Seventy-one percent of global CMOs reported marketing budgets in 2009 are lower than budgets they had in 2008, and more than half (51%) have reported cuts of 20% or more, according to Forrester Research in its “Marketing Budgets Suffer Significant Cuts” report released July 7.

Traditional media, including direct mail, bear the brunt of the budget cuts, according to 45 CMOs surveyed who said their 2009 budgets were reduced. Fifty-two percent said they have decreased direct mail budgets. By contrast, 47% of CMOs indicated they have increased social media spending, 44% have increased investment in Web site development, 40% added to online ad spending, and 38% upped the budget for e-mail marketing.

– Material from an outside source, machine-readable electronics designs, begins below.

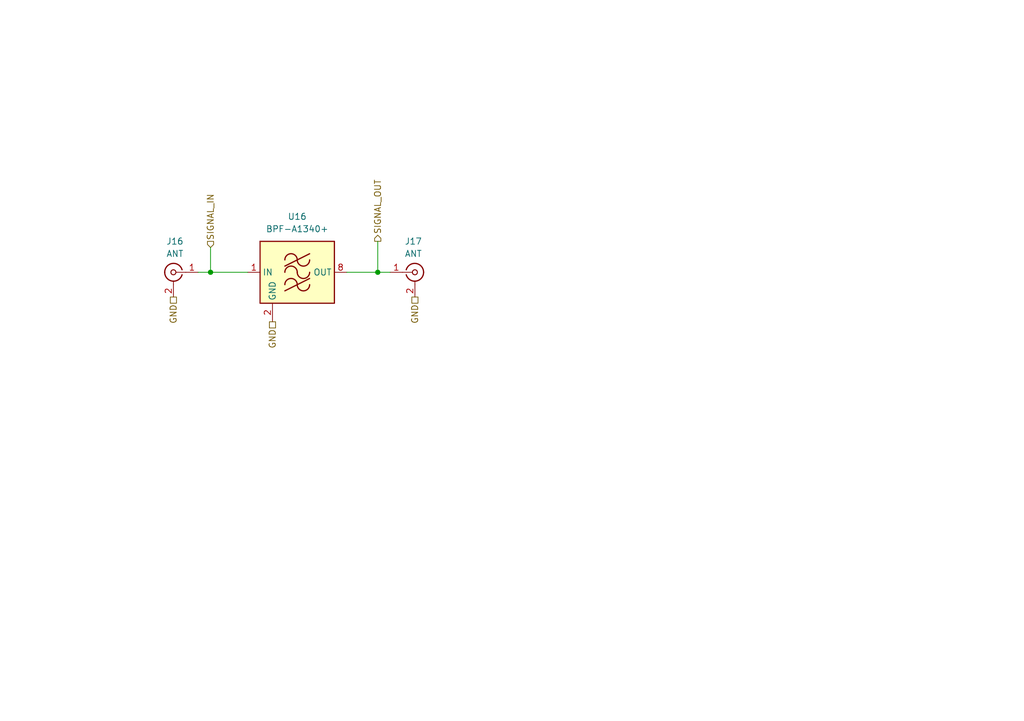
<source format=kicad_sch>
(kicad_sch
	(version 20231120)
	(generator "eeschema")
	(generator_version "8.0")
	(uuid "5153367f-f58a-454b-8145-19b54ead62a0")
	(paper "A5")
	(title_block
		(title "SMDFilter")
		(date "2025-04-08")
		(rev "v1.0")
	)
	
	(junction
		(at 77.47 55.88)
		(diameter 0)
		(color 0 0 0 0)
		(uuid "05719990-2013-448f-ae63-67434bbfd8d4")
	)
	(junction
		(at 43.18 55.88)
		(diameter 0)
		(color 0 0 0 0)
		(uuid "ed4ae751-8b33-4816-ae0d-8b61cbdc7831")
	)
	(wire
		(pts
			(xy 40.64 55.88) (xy 43.18 55.88)
		)
		(stroke
			(width 0)
			(type default)
		)
		(uuid "7b971001-2dfc-40aa-9b62-bc9f520c206f")
	)
	(wire
		(pts
			(xy 77.47 49.53) (xy 77.47 55.88)
		)
		(stroke
			(width 0)
			(type default)
		)
		(uuid "a586b4c6-60e2-4b13-b2ab-8390613e027a")
	)
	(wire
		(pts
			(xy 77.47 55.88) (xy 80.01 55.88)
		)
		(stroke
			(width 0)
			(type default)
		)
		(uuid "ab82d419-0bd7-4deb-8c7f-d1a17ce6ec6a")
	)
	(wire
		(pts
			(xy 71.12 55.88) (xy 77.47 55.88)
		)
		(stroke
			(width 0)
			(type default)
		)
		(uuid "af63925c-0b06-4e48-a924-4e6928a78a36")
	)
	(wire
		(pts
			(xy 43.18 50.8) (xy 43.18 55.88)
		)
		(stroke
			(width 0)
			(type default)
		)
		(uuid "b11aecbf-9f55-4d71-a3bb-f24a612e374a")
	)
	(wire
		(pts
			(xy 43.18 55.88) (xy 50.8 55.88)
		)
		(stroke
			(width 0)
			(type default)
		)
		(uuid "c78e061f-eea0-4eed-b49f-af68862572b3")
	)
	(hierarchical_label "GND"
		(shape passive)
		(at 85.09 60.96 270)
		(effects
			(font
				(size 1.27 1.27)
			)
			(justify right)
		)
		(uuid "130bf725-f97e-43bb-bf06-01eab2779bca")
	)
	(hierarchical_label "GND"
		(shape passive)
		(at 55.88 66.04 270)
		(effects
			(font
				(size 1.27 1.27)
			)
			(justify right)
		)
		(uuid "20307e5a-58df-453e-b86b-2b3c501b5db8")
	)
	(hierarchical_label "GND"
		(shape passive)
		(at 35.56 60.96 270)
		(effects
			(font
				(size 1.27 1.27)
			)
			(justify right)
		)
		(uuid "46136d47-891a-4c75-9201-0a04e178ba99")
	)
	(hierarchical_label "SIGNAL_IN"
		(shape input)
		(at 43.18 50.8 90)
		(effects
			(font
				(size 1.27 1.27)
			)
			(justify left)
		)
		(uuid "7b5f7af0-7d35-4bf0-932b-fea67d4f7b4c")
	)
	(hierarchical_label "SIGNAL_OUT"
		(shape output)
		(at 77.47 49.53 90)
		(effects
			(font
				(size 1.27 1.27)
			)
			(justify left)
		)
		(uuid "acb6d25b-37bc-4a88-ab49-9d3f54aafe8f")
	)
	(symbol
		(lib_id "Connector:Conn_Coaxial")
		(at 85.09 55.88 0)
		(unit 1)
		(exclude_from_sim no)
		(in_bom yes)
		(on_board yes)
		(dnp no)
		(uuid "2a6f46d5-35b0-444c-9a60-52c2e8e80059")
		(property "Reference" "J17"
			(at 84.7726 49.53 0)
			(effects
				(font
					(size 1.27 1.27)
				)
			)
		)
		(property "Value" "ANT"
			(at 84.7726 52.07 0)
			(effects
				(font
					(size 1.27 1.27)
				)
			)
		)
		(property "Footprint" "Library:CONN_142-0711-821_CIN"
			(at 85.09 55.88 0)
			(effects
				(font
					(size 1.27 1.27)
				)
				(hide yes)
			)
		)
		(property "Datasheet" "~"
			(at 85.09 55.88 0)
			(effects
				(font
					(size 1.27 1.27)
				)
				(hide yes)
			)
		)
		(property "Description" "coaxial connector (BNC, SMA, SMB, SMC, Cinch/RCA, LEMO, ...)"
			(at 85.09 55.88 0)
			(effects
				(font
					(size 1.27 1.27)
				)
				(hide yes)
			)
		)
		(pin "1"
			(uuid "6e2a31ee-510a-466d-808e-a41390fe67ed")
		)
		(pin "2"
			(uuid "1ed8ef1f-8f5d-4e51-a666-7bc205f3481b")
		)
		(instances
			(project "RCA Radio Telescope"
				(path "/1630c5ee-b70a-455e-85ba-86a73955b8fd/ed1ef573-f899-48e8-bb37-c5537adb3c53"
					(reference "J17")
					(unit 1)
				)
			)
		)
	)
	(symbol
		(lib_id "RF_Filter:BPF-A355")
		(at 60.96 55.88 0)
		(unit 1)
		(exclude_from_sim no)
		(in_bom yes)
		(on_board yes)
		(dnp no)
		(fields_autoplaced yes)
		(uuid "6dfed42a-4909-4a57-a171-841ef3539df7")
		(property "Reference" "U16"
			(at 60.96 44.45 0)
			(effects
				(font
					(size 1.27 1.27)
				)
			)
		)
		(property "Value" "BPF-A1340+"
			(at 60.96 46.99 0)
			(effects
				(font
					(size 1.27 1.27)
				)
			)
		)
		(property "Footprint" "RF_Mini-Circuits:Mini-Circuits_HQ1157"
			(at 60.96 68.58 0)
			(effects
				(font
					(size 1.27 1.27)
				)
				(hide yes)
			)
		)
		(property "Datasheet" "https://www.minicircuits.com/pdfs/BPF-A355+.pdf"
			(at 60.96 53.34 0)
			(effects
				(font
					(size 1.27 1.27)
				)
				(hide yes)
			)
		)
		(property "Description" "Bandpass Filter, 310 to 400 MHz, 50 Ohm, Mini-Circuits HQ1157"
			(at 60.96 55.88 0)
			(effects
				(font
					(size 1.27 1.27)
				)
				(hide yes)
			)
		)
		(pin "3"
			(uuid "2250bff6-36a8-4bd7-88cb-268fc8853835")
		)
		(pin "9"
			(uuid "8e9f3618-67b9-4d50-abfe-c8883099931d")
		)
		(pin "12"
			(uuid "527d2f08-faa5-4e2f-a0f8-f1fecb63f840")
		)
		(pin "13"
			(uuid "dee7ebb0-6d3a-4526-9e47-cfe4ec483268")
		)
		(pin "6"
			(uuid "64aeba3d-0a69-4a4e-a24c-6fb9ed2d74ff")
		)
		(pin "4"
			(uuid "5bf9ebde-3505-4527-9e49-7fc8ef3fd992")
		)
		(pin "10"
			(uuid "6fb34588-bcb8-484d-80bc-e1f580220a6f")
		)
		(pin "7"
			(uuid "3e3e7a8a-782f-4d1b-acef-b1515d0bed53")
		)
		(pin "11"
			(uuid "618d395c-7548-473e-8b55-d04ea616039d")
		)
		(pin "14"
			(uuid "ce451ee1-b93d-4d16-8fd5-671eb5f30212")
		)
		(pin "1"
			(uuid "45e940fd-acd1-4e29-a400-2eb84a0dc9fd")
		)
		(pin "5"
			(uuid "462f9f03-f349-42da-8d99-b89ff0f9ccd9")
		)
		(pin "8"
			(uuid "8ffe3ba8-45ae-4e9c-b535-c8a4baffbb46")
		)
		(pin "2"
			(uuid "592cbfea-367e-448f-afef-936197d87b82")
		)
		(instances
			(project "RCA Radio Telescope"
				(path "/1630c5ee-b70a-455e-85ba-86a73955b8fd/ed1ef573-f899-48e8-bb37-c5537adb3c53"
					(reference "U16")
					(unit 1)
				)
			)
		)
	)
	(symbol
		(lib_id "Connector:Conn_Coaxial")
		(at 35.56 55.88 0)
		(mirror y)
		(unit 1)
		(exclude_from_sim no)
		(in_bom yes)
		(on_board yes)
		(dnp no)
		(fields_autoplaced yes)
		(uuid "954e72dd-a00c-4a55-bf75-3a335b9af52b")
		(property "Reference" "J16"
			(at 35.8774 49.53 0)
			(effects
				(font
					(size 1.27 1.27)
				)
			)
		)
		(property "Value" "ANT"
			(at 35.8774 52.07 0)
			(effects
				(font
					(size 1.27 1.27)
				)
			)
		)
		(property "Footprint" "Library:CONN_142-0711-821_CIN"
			(at 35.56 55.88 0)
			(effects
				(font
					(size 1.27 1.27)
				)
				(hide yes)
			)
		)
		(property "Datasheet" "~"
			(at 35.56 55.88 0)
			(effects
				(font
					(size 1.27 1.27)
				)
				(hide yes)
			)
		)
		(property "Description" "coaxial connector (BNC, SMA, SMB, SMC, Cinch/RCA, LEMO, ...)"
			(at 35.56 55.88 0)
			(effects
				(font
					(size 1.27 1.27)
				)
				(hide yes)
			)
		)
		(pin "1"
			(uuid "fe0699df-f880-483a-9c53-617cd7bc7b80")
		)
		(pin "2"
			(uuid "d9384f80-e055-4f43-a810-aede77bf0a7b")
		)
		(instances
			(project "RCA Radio Telescope"
				(path "/1630c5ee-b70a-455e-85ba-86a73955b8fd/ed1ef573-f899-48e8-bb37-c5537adb3c53"
					(reference "J16")
					(unit 1)
				)
			)
		)
	)
)

</source>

One reason traditional budgets take it on the chin is their sheer size. “In many cases, it’s the largest bucket of funds marketers have,” said Lisa Bradner, senior analyst at Forrester. “You often go to the deep buckets where you have money when it is time to cut.” Another is the continued migration online by consumers. Marketers increasingly turn to those digital channels in order to reach their customers.

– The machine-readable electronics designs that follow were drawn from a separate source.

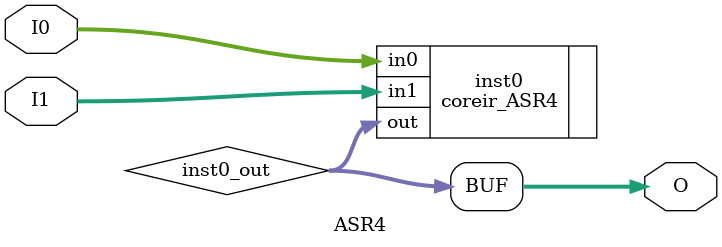
<source format=v>
module ASR4 (input [3:0] I0, input [3:0] I1, output [3:0] O);
wire [3:0] inst0_out;
coreir_ASR4 inst0 (.in0(I0), .in1(I1), .out(inst0_out));
assign O = inst0_out;
endmodule


</source>
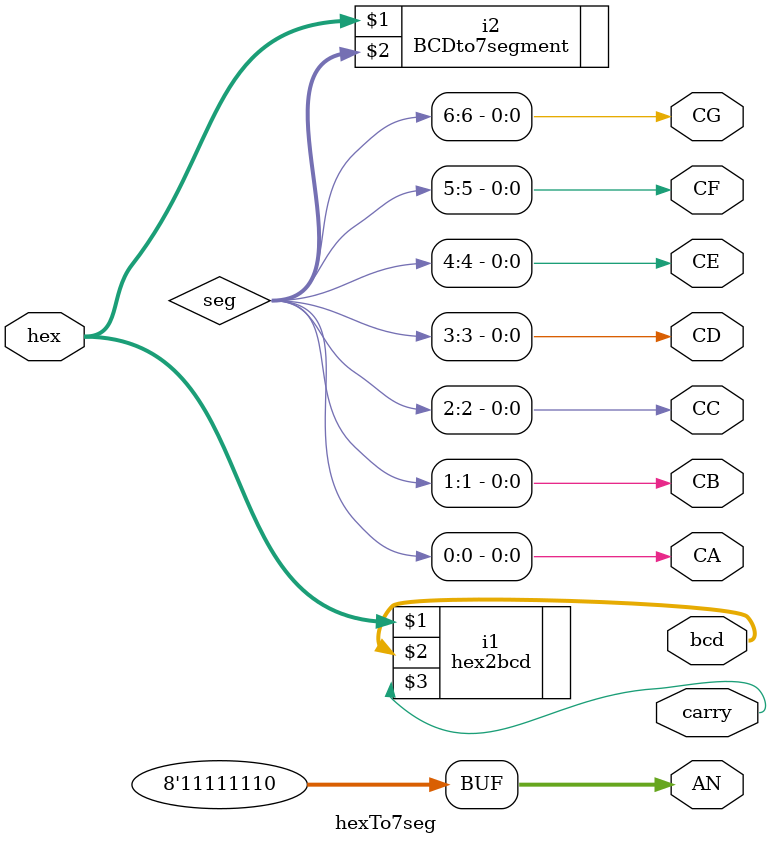
<source format=v>

module hexTo7seg(
    input [3:0] hex,
    output [3:0] bcd,
    output carry,
    output [7:0] AN,
    output CA,
    output CB,
    output CC,
    output CD,
    output CE,
    output CF,
    output CG
    );
    
    // exercise the two modules
    wire [6:0] seg;
    hex2bcd i1(hex,bcd,carry);
    BCDto7segment i2(hex,seg);
    
    //now translate seg into the default cathod a, cathod b, language of the XDC file
    assign CA = seg[0];
    assign CB = seg[1];
    assign CC = seg[2];
    assign CD = seg[3];
    assign CE = seg[4];
    assign CF = seg[5];
    assign CG = seg[6]; 
    
    //turn 7 out of the 8 displays off, only the right most one is on
    assign AN[7]=1;
    assign AN[6]=1;
    assign AN[5]=1;
    assign AN[4]=1;
    assign AN[3]=1;
    assign AN[2]=1;
    assign AN[1]=1;
    assign AN[0]=0;
       
endmodule

</source>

Of the reasons cited for spending reductions, 19% of the CMOs said direct mail budgets were cut because it delivers the lowest ROI. “I was surprised by that,” Bradner said. She added, “I think that also reflects the high cost of traditional direct mail.”

The researcher polled a total of 63 CMOs from its ongoing Marketing & Strategy Research Panel in an e-mail survey fielded in March.